Return each line from the records below that contains the word "quoted", treating uppercase and lowercase as different.

*** GIVEN DATA Section Begins ***

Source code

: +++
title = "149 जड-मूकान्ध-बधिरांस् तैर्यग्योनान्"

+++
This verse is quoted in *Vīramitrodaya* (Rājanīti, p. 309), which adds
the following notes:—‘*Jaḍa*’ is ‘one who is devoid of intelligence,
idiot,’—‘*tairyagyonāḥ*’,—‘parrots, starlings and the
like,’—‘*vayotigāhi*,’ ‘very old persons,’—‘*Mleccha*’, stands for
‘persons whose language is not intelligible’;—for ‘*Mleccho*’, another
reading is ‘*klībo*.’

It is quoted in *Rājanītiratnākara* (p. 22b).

*** GIVEN DATA Section Ends ***

=== OUTPUT ===
This verse is quoted in *Vīramitrodaya* (Rājanīti, p. 309), which adds
It is quoted in *Rājanītiratnākara* (p. 22b).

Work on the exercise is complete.